Even More TANF Hoarding

by Tom Yamachika, President, Tax Foundation Hawaii

This week we revisit Temporary Assistance for Needy Families, or TANF.  Under TANF, the federal government provides a block grant to the states, which then use these funds to run their own programs for relief of the poor.  To receive federal funds, states must also spend some of their own dollars on those programs, known as the “maintenance of effort” (MOE) requirement, or face severe fiscal penalties if they fail to do so.  The federal government has given Hawaii a shade less than $100 million a year.

But we haven’t used it.  We have let it pile up. 

We pointed out that in federal fiscal year 2020, we had an “unobligated balance,” namely authorized federal money that we haven’t spent, of $364 million.  The next year, fiscal year 2021, that balance crept up to $378 million.  In 2022, we enacted a law  (Act 237, Session Laws of Hawaii 2022) that allowed TANF funds to be used for more things.  But did that bring the balance down?  No!  At the end of fiscal 2023, the balance was $452 million.  That is 4.59 years’ worth of federal grants, by far the highest in the nation.  (The next three states are Tennessee, 3.94 years; Montana, 1.98 years; and Mississippi, 1.81 years.)

When Hawaii Public Radio asked our Department of Human Services what was going on, they said that they were looking at expanding their programs to Compact of Free Association (COFA) residents.  But they needed to think twice about expanding their programs because of the MOE requirement, that pulling down federal money would require allocations of additional state money.

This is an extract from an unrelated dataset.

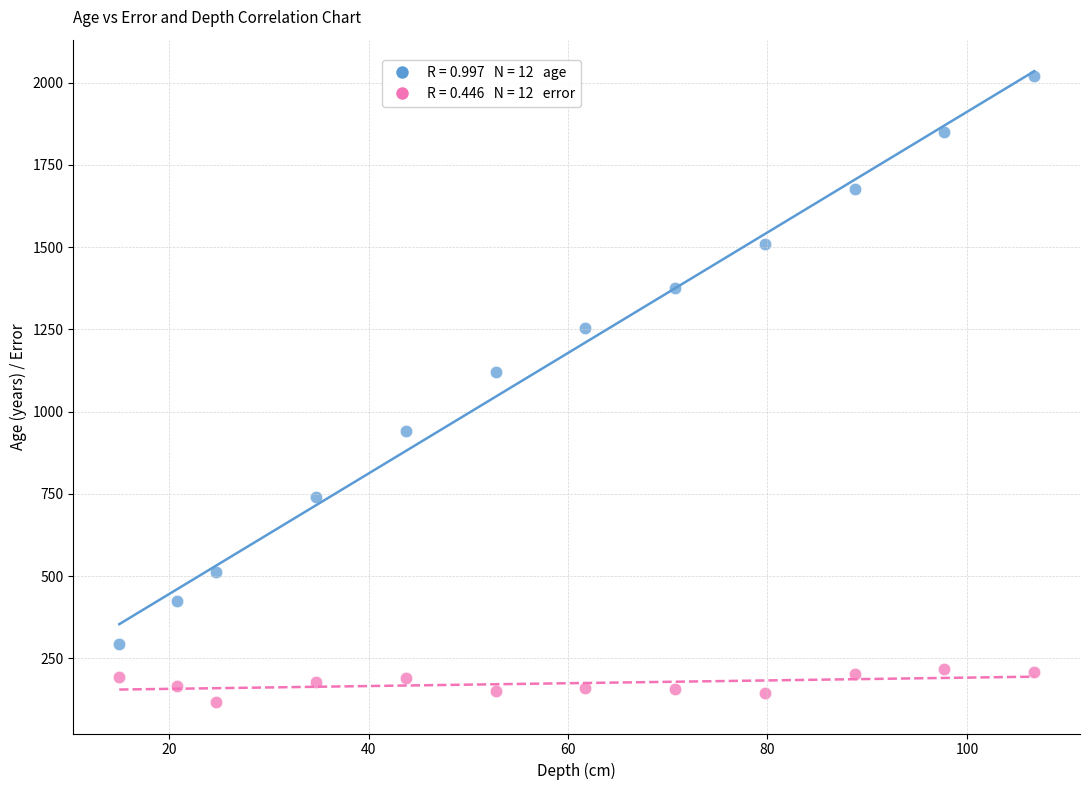

Across all data points, what is the range of Y values (max minus min)?

1903.5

But hold on a cotton-pickin’ minute!  It turns out that there are several categories of programs where (1) federal funds are available, but (2) we are spending only state money.  Obviously, we are contributing our share.  Can someone tell us why we are not pulling down any federal funds for these activities?

For example:  Basic Assistance.  Poor people need help.  We give them some money.  We spent $23.6 million of state money in federal fiscal year 2023.  We spent zero federal funds.  Nationwide, $3.3 billion of federal money was spent on basic assistance.

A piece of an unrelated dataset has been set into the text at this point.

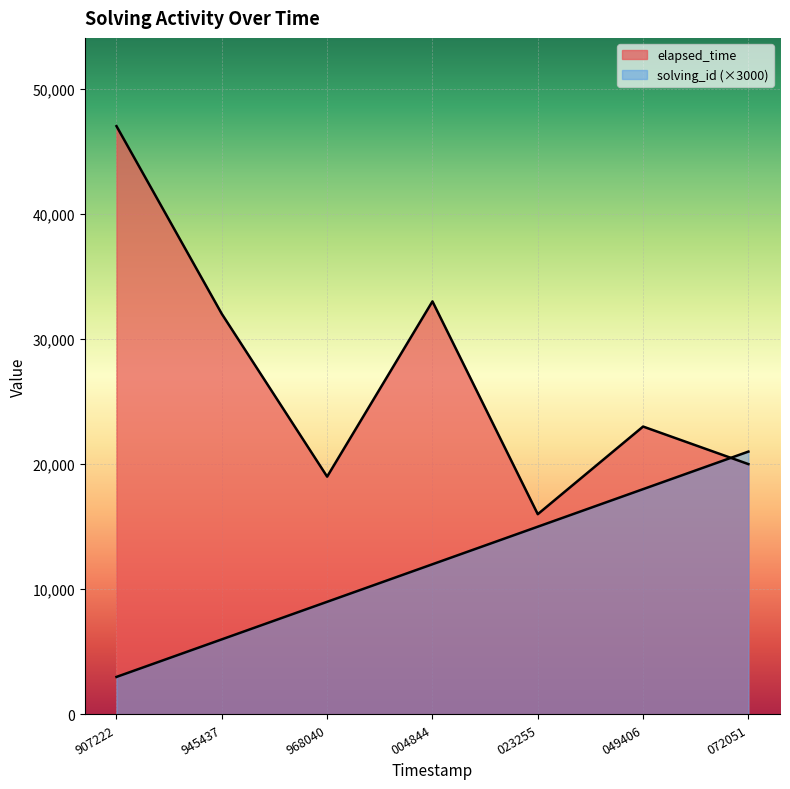

How many interior local valleys does the elapsed_time series have?

2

Or how about education and training activities?  We can teach poor people job skills so they can go into the workforce.  We spent $41 million of state money in federal fiscal year 2023.  We spent zero federal funds.  Nationwide, $810 million of federal money was spent on education and training.

Subsidized employment counts too.  We help pay the salaries of eligible folks who are hired into the workforce so they can get real life experience.  We spent about $200,000 in state money with not a dime from Uncle Sam.  $105 million was spent nationally.

And did you know that TANF money is available to subsidize refundable earned income tax credits?  Nationwide, $305 million of federal money was spent to do this in federal fiscal year 2023, none in Hawaii.  Yet we have a refundable earned income tax credit in Hawaii (it was made refundable in 2022 by Act 114, Session Laws of Hawaii 2022) and taxpayers claimed $19.8 million of credits for calendar year 2022.

The moral of the story is that we in Hawaii had better start pulling down some of that free federal money.  If we don’t, there are plenty of bureaucrats with chainsaws and sharp axes who are more than willing to cut off the funding because we apparently don’t need it…and, by the way, we happen to be a blue state. 

In 2016, the first Trump Administration noted that the Department of Hawaiian Home Lands receives annual Native Hawaiian block grants but hadn’t been spending the money. The Administration cut off the grants. Our Congressional delegation had to scramble big time to get them restored.

Let’s learn from our mistakes, folks!